Supplied text:
>>>>
Hiestand has served as president of The Society for the Advancement of Ecclesial Theology. He has degrees from Moody Bible Institute and Trinity Evangelical Divinity School and serves currently as the Senior Associate Pastor of Calvary Memorial Church in Oak Park.
We live in a time when sex has become has become radically depersonalized. This is undoubtedly related to the depersonalization of the body that began with the demise of Aristotelian teleology during the dawn of modernity. (But before we fall into the customary habit of making Modernity the favorite whipping boy, it should be noted that pre-modern and medieval notions of the body weren’t fairing much better). Regardless the cause, the body is now largely viewed in the West as a “mere” material object, a possession, a tool; it is no longer viewed as extension of the person. This general depersonalized view of the body, leading in turn to a depersonalized view of sex, has been compounded by the advent of birth control and the (seeming) ability of our culture to separate sex from children. (As a side note, this hasn’t worked out. Out of wedlock births hovered right around 5 percent until 1960—which marked the advent of the pill. The percentages have risen steadily every year since 1960 so that as of 2009 over 50% of children born to mothers under the age of 30 are born out of wedlock. We thought the pill would help us separate sex from children, but all its done is separate children from marriage. It’s been a colossal disaster for our culture.)
<<<<
Available data:
>>>>
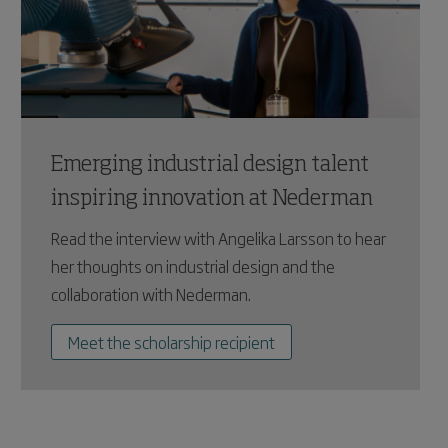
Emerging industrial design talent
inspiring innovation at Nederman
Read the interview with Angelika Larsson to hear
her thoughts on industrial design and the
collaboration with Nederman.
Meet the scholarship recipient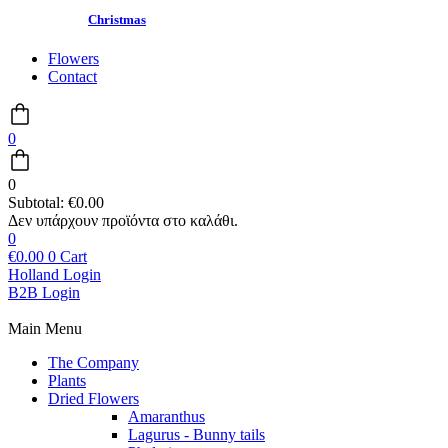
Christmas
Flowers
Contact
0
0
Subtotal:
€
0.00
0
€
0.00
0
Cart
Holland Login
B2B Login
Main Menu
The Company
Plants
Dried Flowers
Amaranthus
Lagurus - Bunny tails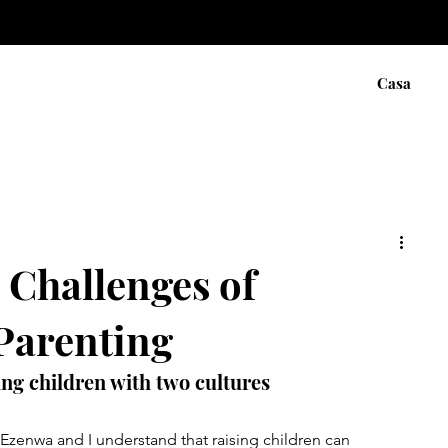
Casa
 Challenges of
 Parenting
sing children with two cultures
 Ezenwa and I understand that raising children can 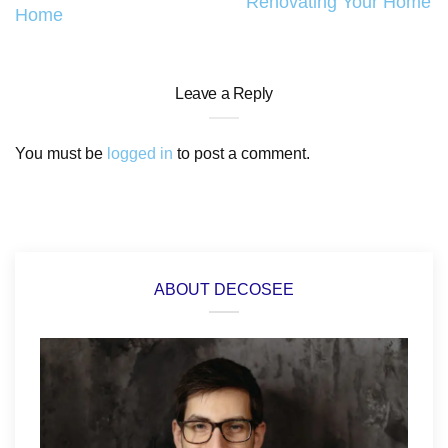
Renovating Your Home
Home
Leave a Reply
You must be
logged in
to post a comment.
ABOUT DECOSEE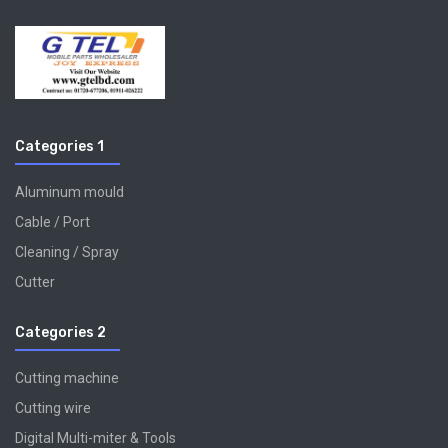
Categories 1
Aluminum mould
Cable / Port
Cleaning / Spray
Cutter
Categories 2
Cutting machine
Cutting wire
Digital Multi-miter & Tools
<<<<
>>>>
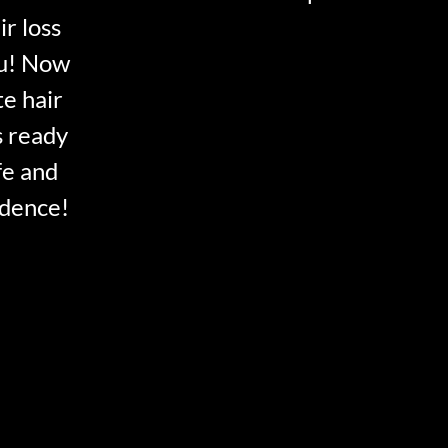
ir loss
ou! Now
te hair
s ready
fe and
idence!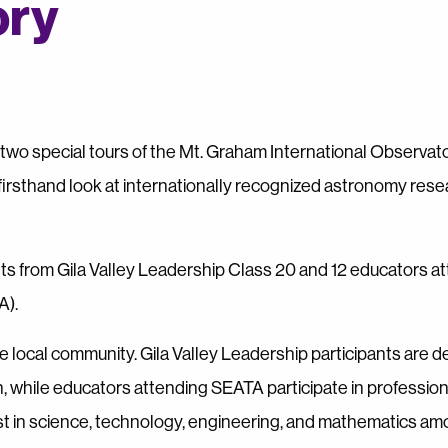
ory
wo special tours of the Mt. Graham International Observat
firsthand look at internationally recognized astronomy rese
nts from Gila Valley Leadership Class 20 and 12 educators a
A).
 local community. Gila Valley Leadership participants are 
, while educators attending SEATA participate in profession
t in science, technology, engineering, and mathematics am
<<<<
Questions:
1. Reproduce word for word the stretch of the essay on sex and the body that begins at the words "Hiestand has served" and stops after the words "in Oak Park.".
2. Write the next part of the essay on sex and the body, picking up right after its final sentence.

Numbered answers:
1.
Hiestand has served as president of The Society for the Advancement of Ecclesial Theology. He has degrees from Moody Bible Institute and Trinity Evangelical Divinity School and serves currently as the Senior Associate Pastor of Calvary Memorial Church in Oak Park.

2.
The net effect is that sex has become in our age primarily a past time, a hobby. It is viewed primarily as a recreational activity that two people (or more, in some cases) engage in — just one of the many recreational options available to us. A favorite for some perhaps, and rather low on the list for others; but the extent to which it is valued by our culture as an activity among other activities is only a difference of degree, not of kind.
And even many Christians have bought into this recreational view of sex. We mark our difference from the world not by offering an alternative understanding of the ontology of sex, but merely its context. In other words, we think our notions of sex are distinct from the world simply because we insist that this particular form of recreation be set within the context of the marriage relationship. But fundamentally, we still tend to view sex primarily as a form of recreation. A divinely given one, perhaps. A unique and special one for married couples, perhaps. But still primarily a form of recreation, even if sanctified.
The one exception is perhaps when we view sex as a means of procreation. But realistically, this accounts for very little of our overall perspective on marital intimacy. In the majority of instances that Christians engage in marital sex, they are very much trying not to have children (this is true even of those who practice NFP, and are, on the whole, “open to life”).
But this is not the Scripture’s notion of sex. Sex is not fundamentally a means of recreation, but a means of personal communion. It is more akin to a conversation than an activity. It is an exchange of selves that witnesses to the life-giving communion between Christ and the Church. And what makes it such, is the way the Scriptures tie together the body and the person.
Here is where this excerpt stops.